Fix. Add jitter; use monotonic time; respect context:

func (c *Cache) RefreshLoop(ctx context.Context) {
    for {
        d := time.Hour + time.Duration(rand.Int63n(int64(5*time.Minute)))
        timer := time.NewTimer(d)
        select {
        case <-ctx.Done():
            timer.Stop()
            return
        case <-timer.C:
            c.refresh()
        }
    }
}

Snippet 21 [P] — "Sleep For Lease Expiry"

func (n *Node) Lead() {
    for n.IsLeader() {
        time.Sleep(leaseDuration - safetyMargin)
        n.renew()
    }
}

The bug. Three issues:

  1. time.Sleep is not cancellable; if the node steps down (loses leadership), it still sleeps until renew.
  2. The leaseDuration - safetyMargin calculation does not account for the time taken by n.renew() itself. If renew takes longer than the margin, the lease expires and the node spuriously loses leadership.
  3. Wall-clock based: under clock skew across nodes, the lease may expire on followers before the leader renews.

Fix. Use logical leases, monotonic clock, context cancellation, and account for renewal latency:

for {
    select {
    case <-ctx.Done():
        return
    case <-time.After(leaseDuration - safetyMargin):
    }
    if err := n.renew(ctx); err != nil {
        return // lost leadership
    }
}

And budget the renewal time correctly.


Snippet 22 [P] — "Test That Passes Because Of A Sleep"
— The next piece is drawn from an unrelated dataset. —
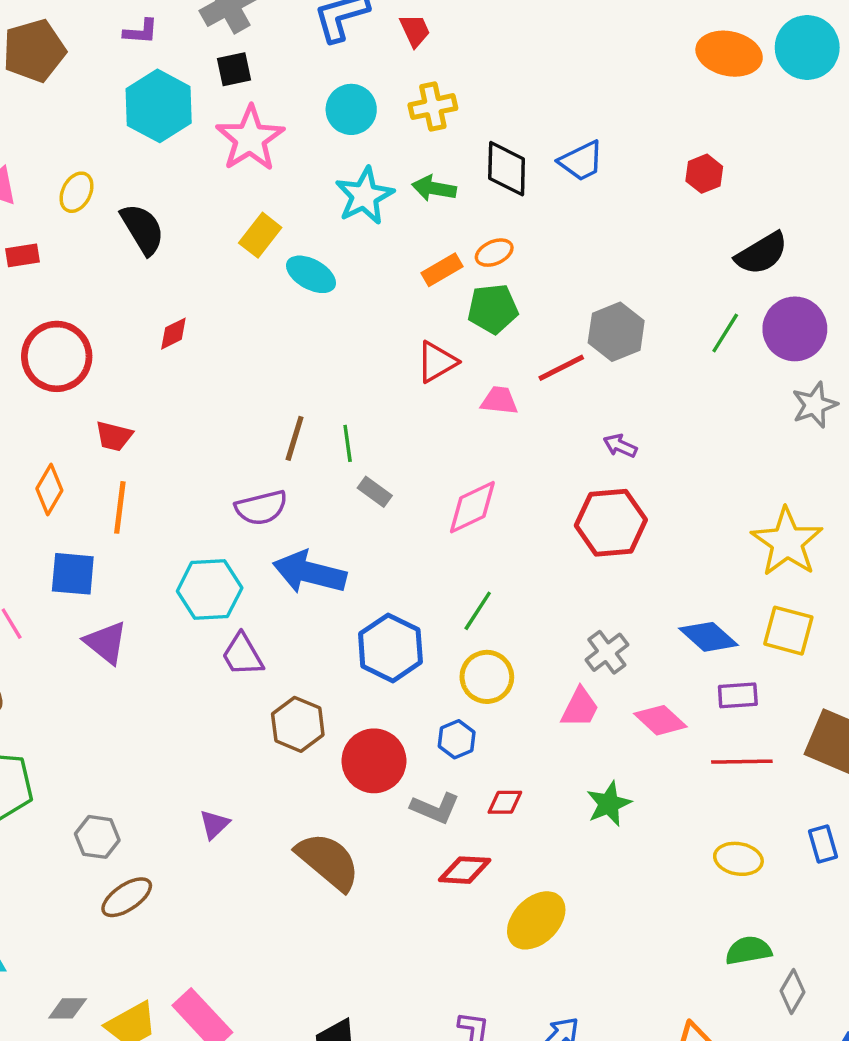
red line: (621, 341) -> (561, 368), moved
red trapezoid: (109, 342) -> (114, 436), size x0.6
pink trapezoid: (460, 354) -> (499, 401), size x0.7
func TestProducerConsumer(t *testing.T) {
    p := NewProducer()
    c := NewConsumer()
    go p.Produce()
    go c.Consume()
    time.Sleep(1 * time.Second)
    if c.Total() != 1000 {
        t.Errorf("got %d, want 1000", c.Total())
    }
}

The bug. The test passes because the 1-second sleep is long enough for the producer to publish all 1000 messages and the consumer to drain them. But:

  • The producer's Produce method might leak: if it has not finished after 1s (e.g. due to GC pause), the test fails even though the producer is correct.
  • The consumer might still be processing after 1s.
  • The test cannot prove that the producer correctly stops after 1000 messages or that the consumer correctly handles the producer's close.

Fix. Use deterministic synchronisation: producer signals done via channel close; consumer drains until channel close; test waits for consumer's exit:

done := make(chan struct{})
go func() {
    defer close(done)
    p.ProduceAll() // synchronous
}()
c.Run() // also synchronous, drains until producer's channel closes
<-done

Bonus Snippet 23 [P] — "Sleep To Get Around A Mutex Race"

func (s *Service) Stop() {
    s.shutdown = true
    time.Sleep(time.Second) // "let goroutines see the flag"
    close(s.queue)
}

The bug. The shutdown flag is written and read from multiple goroutines without synchronisation. The 1-second sleep is the author's attempt to "ensure visibility" — a deeply confused mental model. The Go memory model does not guarantee any duration sufficient to make unsynchronised writes visible.

Fix. Use atomic or mutex:

s.shutdown.Store(true)
close(s.queue)

with s.shutdown as atomic.Bool. Or use channel close to broadcast.


What To Practice

After working through these snippets, you should be able to:

  • See time.Sleep in any code review and immediately ask "what event is this waiting for".
  • Spot the three common shapes: (a) sleep-then-assert, (b) sleep-then-cancel, (c) sleep-as-mutex.
  • Recognise when a sleep is wrapped around a real race condition (memory race, leak race).
  • Suggest the right replacement (WaitGroup, channel, synctest, Clock) without thinking.

Re-read this file every few months and try the snippets cold. The skill atrophies without practice.